Lately all I can do is compare everything - my life, my bank account, my closet, my backseat, my (significantly less round) belly - to what it looked like a year ago. I feel Mac's first birthday around the corner and am floored, absolutely flummoxed, by what twelve short months can do.
A year ago this
week I was on bed rest. I went from the sofa to the bed and back, entertaining visitors with a delightful case of "bed rest hair" that can be recreated only by showering, then immediately lying on one's sopping head of hair for hours on end. It's a look that will be on the cover of
Elle the moment heroin chic comes back in style, mark my words.
I was under doctor's orders to "rest," but felt anything but relaxed.
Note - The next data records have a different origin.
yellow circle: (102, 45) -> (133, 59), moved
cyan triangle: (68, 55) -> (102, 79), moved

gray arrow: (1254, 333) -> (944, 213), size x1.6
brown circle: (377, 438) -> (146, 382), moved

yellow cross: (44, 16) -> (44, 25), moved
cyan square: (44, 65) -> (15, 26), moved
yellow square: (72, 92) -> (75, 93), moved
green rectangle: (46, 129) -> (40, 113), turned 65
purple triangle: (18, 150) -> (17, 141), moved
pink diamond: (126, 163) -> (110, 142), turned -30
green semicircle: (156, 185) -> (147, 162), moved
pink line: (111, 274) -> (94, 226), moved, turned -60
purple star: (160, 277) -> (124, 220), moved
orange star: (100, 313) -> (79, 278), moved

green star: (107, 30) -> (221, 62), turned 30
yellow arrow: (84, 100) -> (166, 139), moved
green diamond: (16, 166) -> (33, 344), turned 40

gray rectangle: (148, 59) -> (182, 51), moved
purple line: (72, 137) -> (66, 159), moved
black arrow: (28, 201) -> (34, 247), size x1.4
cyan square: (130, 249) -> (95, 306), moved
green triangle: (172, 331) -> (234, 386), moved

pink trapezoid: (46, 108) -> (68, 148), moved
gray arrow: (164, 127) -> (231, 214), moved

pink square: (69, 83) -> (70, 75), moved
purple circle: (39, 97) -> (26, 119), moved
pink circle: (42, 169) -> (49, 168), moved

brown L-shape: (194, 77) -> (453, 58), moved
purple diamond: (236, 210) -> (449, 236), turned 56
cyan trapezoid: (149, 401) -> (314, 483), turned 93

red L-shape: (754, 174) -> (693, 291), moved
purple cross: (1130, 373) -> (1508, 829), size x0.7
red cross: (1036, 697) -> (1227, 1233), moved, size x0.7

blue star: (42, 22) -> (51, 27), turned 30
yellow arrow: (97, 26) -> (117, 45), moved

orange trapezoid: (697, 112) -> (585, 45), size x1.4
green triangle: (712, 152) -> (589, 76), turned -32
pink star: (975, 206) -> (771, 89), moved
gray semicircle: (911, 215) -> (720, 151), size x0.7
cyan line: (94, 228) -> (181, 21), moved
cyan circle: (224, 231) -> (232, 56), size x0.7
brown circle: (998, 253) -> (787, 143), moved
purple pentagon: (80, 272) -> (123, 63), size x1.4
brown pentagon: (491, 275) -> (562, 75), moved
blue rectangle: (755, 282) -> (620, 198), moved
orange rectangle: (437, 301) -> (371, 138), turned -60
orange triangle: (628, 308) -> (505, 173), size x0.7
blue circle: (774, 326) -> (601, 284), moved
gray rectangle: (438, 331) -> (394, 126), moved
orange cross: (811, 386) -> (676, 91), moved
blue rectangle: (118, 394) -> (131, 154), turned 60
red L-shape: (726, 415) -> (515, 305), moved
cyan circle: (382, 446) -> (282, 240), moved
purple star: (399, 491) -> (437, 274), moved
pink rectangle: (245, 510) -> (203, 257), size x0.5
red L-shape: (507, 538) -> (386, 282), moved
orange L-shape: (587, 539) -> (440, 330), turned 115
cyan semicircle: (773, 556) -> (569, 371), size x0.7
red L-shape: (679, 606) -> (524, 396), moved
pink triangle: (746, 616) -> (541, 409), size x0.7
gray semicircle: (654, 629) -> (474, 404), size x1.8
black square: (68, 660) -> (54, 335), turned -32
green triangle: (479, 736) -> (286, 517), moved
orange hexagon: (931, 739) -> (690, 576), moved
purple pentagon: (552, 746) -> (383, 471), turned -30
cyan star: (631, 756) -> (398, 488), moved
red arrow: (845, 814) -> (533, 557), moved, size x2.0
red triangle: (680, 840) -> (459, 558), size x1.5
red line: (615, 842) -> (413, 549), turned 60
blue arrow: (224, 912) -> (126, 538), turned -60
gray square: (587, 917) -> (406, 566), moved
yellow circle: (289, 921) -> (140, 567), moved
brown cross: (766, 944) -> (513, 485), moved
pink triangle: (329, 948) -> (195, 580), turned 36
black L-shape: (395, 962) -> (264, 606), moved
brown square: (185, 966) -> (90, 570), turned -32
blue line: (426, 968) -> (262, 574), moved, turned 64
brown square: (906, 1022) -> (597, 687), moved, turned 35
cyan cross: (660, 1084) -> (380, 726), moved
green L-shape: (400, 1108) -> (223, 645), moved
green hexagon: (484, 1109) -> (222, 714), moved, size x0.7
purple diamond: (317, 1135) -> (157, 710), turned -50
Everything in me was counting down to baby time, thanking God that we were full term already and watching the clock as days eased by on their own sweet time. I felt antsy and ready and full of questions. (Mostly: "When?!?")
A year later, I'm lying in bed with the windows open. The weather has finally caught on that September should mean chilly evenings, not triple-digit temperatures. A near-monsoon is setting the
perfect backdrop for what I'm hoping will be a delicious night's sleep.
I can't stop thinking about how restful this all is, how blessed we are to have a baby who has slept through the night for
ages, how nice it is to shower at will, walk around freely and not have to check my blood pressure every few hours. Just before Mac was born, I slept eleven straight hours to the sound of a September storm like this one. I thought often of that unbelievable night's sleep in the thick of our newborn days, when two-hour stretches were all I got.
I'm sorry to seem so nostalgic tonight, but what's kept me away from blogging is the constant reflection I've been doing as Mac's babyhood wraps up. I hope I'm not the only mom who has ever felt this odd bittersweetness at the close of a wonderful, incomparable, life-changing beyond belief year. (B asked if I'd feel this way at every birthday; waxing sentimental over every last milestone must be a foreign concept to the menfolk.)
I'm going to stop reminiscing about the twelve months that upended my universe in the best possible way. I'm going to focus on how thankful I am for a for a good night's sleep, sans doctor's orders. (If our house washes away in this downpour, I may be singing a different tune... Send help if you haven't heard from us by Homecoming.)